Internal state monitoring: We routinely monitor face/body movements and changes in pupil diameter, to use as internal state proxies that can be combined with neurophysiological and behavioral measurements.
Vocalization tracking: We track vocalizations of mice as they navigate their environment and communicate with one another.
Calcium imaging: We monitor large-scale network activity of genetically identified cell-types in the auditory cortex during sensory-guided behaviors using calcium imaging (two-photon microscopy/miniscopes), and then perturb these networks using optogenetics (spatial light modulation) or chemogenetics. These techniques allow us to characterize large neural populations during sensory-guided behavior, and to understand how local networks of different cell-types interact with themselves and each other.
Fiber photometry: We utilize fiber photometry to simultaneously monitor the population calcium dynamics of neurons in the auditory cortex as well as in their downstream targets. This allows us to investigate how sensory signals are propagated brain-wide to coordinate sensory-guided behavior.
Electrophysiology: We monitor and perturb neural activity of distinct auditory cortical cell-types alongside their downstream projection targets using chronic electrophysiology and optogenetics. This again allows us to investigate how sensory signals are propagated brain-wide to coordinate sensory-guided behavior, but opens the door to more targeted manipulation strategies, and optimal temporal precision.
COMPUTATIONAL NEUROSCIENCE & MACHINE LEARNING: STATISTICAL ANALYSIS OF NEUROPHYSIOLOGICAL DATA
Advances in experimental techniques allow for the simultaneous observation of thousands of neurons. Such high-dimensional data sets can be difficult to analyze and interpret.
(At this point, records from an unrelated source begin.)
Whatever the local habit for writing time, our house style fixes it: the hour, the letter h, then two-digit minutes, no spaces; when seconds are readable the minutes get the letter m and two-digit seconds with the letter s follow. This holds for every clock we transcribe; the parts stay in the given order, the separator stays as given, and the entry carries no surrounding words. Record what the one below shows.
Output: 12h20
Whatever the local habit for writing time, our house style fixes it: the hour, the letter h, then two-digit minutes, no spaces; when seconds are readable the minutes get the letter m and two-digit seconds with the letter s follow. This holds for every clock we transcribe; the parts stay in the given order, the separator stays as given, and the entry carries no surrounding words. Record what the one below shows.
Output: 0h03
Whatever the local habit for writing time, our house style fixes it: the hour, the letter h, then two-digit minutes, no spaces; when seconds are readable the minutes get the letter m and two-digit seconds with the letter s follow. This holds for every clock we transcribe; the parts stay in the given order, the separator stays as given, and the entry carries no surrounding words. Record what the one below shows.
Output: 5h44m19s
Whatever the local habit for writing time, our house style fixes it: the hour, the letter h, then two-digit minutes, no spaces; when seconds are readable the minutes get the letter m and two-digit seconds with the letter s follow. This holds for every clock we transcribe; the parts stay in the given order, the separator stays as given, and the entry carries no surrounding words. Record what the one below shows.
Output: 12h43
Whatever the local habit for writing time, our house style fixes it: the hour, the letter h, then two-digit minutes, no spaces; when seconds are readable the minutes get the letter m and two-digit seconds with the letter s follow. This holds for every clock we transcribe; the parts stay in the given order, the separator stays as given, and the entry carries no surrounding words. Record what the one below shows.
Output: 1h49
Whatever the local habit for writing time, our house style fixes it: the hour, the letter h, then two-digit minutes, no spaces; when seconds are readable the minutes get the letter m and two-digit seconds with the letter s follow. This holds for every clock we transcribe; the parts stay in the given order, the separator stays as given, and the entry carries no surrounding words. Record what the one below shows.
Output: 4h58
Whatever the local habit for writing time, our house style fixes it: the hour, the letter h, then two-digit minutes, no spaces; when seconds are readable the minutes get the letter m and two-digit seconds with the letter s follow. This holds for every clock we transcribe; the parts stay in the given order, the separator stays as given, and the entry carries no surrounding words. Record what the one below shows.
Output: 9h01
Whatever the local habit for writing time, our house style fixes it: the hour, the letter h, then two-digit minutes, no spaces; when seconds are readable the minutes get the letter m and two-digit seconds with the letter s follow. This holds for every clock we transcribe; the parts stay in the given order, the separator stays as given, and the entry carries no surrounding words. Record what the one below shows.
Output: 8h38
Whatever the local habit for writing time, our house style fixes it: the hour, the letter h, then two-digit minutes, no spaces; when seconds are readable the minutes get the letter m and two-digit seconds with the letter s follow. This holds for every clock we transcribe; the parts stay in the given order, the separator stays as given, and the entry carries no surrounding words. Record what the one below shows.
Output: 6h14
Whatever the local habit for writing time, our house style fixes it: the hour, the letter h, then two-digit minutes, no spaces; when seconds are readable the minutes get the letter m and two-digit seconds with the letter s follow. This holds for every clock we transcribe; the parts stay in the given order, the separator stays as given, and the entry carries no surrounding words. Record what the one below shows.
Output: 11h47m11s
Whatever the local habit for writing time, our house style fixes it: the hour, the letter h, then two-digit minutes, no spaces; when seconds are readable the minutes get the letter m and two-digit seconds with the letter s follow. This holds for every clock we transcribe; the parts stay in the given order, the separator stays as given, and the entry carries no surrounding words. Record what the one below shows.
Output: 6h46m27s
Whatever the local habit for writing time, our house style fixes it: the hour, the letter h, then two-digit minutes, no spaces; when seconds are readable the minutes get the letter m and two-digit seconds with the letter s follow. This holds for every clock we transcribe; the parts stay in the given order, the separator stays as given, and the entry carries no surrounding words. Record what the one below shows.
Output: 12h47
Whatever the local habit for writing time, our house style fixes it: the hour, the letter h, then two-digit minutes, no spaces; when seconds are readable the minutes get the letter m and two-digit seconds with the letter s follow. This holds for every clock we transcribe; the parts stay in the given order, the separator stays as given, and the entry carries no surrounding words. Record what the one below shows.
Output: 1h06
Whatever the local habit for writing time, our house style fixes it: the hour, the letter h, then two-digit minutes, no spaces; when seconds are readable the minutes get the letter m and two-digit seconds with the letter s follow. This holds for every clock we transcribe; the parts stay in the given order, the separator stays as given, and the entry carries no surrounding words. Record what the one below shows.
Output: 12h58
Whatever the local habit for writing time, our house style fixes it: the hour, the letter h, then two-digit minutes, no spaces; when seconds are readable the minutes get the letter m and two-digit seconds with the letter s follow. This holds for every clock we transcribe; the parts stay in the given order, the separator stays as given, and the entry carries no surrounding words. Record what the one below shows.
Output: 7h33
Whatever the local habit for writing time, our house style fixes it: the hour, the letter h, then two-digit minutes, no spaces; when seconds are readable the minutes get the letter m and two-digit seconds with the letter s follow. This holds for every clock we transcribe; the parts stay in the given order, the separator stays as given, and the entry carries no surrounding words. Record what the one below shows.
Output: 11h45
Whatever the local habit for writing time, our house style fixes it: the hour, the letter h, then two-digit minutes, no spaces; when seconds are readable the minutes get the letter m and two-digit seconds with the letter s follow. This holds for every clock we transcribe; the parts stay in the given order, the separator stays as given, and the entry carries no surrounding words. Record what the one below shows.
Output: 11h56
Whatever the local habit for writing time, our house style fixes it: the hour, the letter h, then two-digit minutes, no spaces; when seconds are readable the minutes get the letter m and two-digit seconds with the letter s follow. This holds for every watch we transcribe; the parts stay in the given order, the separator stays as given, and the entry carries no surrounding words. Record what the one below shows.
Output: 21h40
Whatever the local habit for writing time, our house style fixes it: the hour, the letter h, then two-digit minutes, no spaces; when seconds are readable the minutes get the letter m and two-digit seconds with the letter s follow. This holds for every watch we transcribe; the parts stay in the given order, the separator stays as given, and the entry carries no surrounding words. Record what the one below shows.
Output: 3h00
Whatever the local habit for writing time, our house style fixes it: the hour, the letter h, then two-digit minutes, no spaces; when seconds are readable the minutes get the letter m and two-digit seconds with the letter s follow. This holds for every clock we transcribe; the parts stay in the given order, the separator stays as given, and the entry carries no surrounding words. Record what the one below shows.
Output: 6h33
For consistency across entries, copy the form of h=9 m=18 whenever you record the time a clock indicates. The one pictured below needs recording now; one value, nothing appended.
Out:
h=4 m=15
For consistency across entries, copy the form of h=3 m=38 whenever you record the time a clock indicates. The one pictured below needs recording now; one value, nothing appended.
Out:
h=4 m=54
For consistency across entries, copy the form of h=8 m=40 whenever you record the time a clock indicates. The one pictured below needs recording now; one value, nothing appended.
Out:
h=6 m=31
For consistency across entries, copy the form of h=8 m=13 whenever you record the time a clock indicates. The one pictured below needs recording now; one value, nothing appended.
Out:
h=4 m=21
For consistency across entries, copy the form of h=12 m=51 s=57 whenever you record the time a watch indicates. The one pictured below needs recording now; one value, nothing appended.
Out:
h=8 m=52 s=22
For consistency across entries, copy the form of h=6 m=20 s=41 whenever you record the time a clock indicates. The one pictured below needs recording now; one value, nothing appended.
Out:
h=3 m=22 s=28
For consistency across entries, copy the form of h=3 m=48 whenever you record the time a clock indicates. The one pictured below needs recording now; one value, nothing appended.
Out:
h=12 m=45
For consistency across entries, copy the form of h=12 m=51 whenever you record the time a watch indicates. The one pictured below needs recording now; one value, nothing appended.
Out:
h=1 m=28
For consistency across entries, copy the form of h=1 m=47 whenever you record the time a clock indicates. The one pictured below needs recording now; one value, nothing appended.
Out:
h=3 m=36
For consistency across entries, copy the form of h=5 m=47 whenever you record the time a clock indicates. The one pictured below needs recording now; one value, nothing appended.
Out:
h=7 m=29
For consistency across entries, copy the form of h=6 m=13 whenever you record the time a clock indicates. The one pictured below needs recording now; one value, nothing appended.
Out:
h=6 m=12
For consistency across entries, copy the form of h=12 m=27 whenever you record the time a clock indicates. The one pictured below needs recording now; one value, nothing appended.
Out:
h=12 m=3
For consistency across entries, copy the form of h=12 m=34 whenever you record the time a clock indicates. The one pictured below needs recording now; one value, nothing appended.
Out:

We develop and utilize techniques from machine learning to build statistical models that can characterize neural population responses, extract structure from high-dimensional neural data, and quantify neural population dynamics.
ANATOMY: MAPPING BRAIN-WIDE CONNECTIVITY PATTERNS
We use a variety of viral tracing strategies alongside whole-brain anatomical reconstruction to characterize the input/output organization of genetically identified cell-types in the auditory cortex.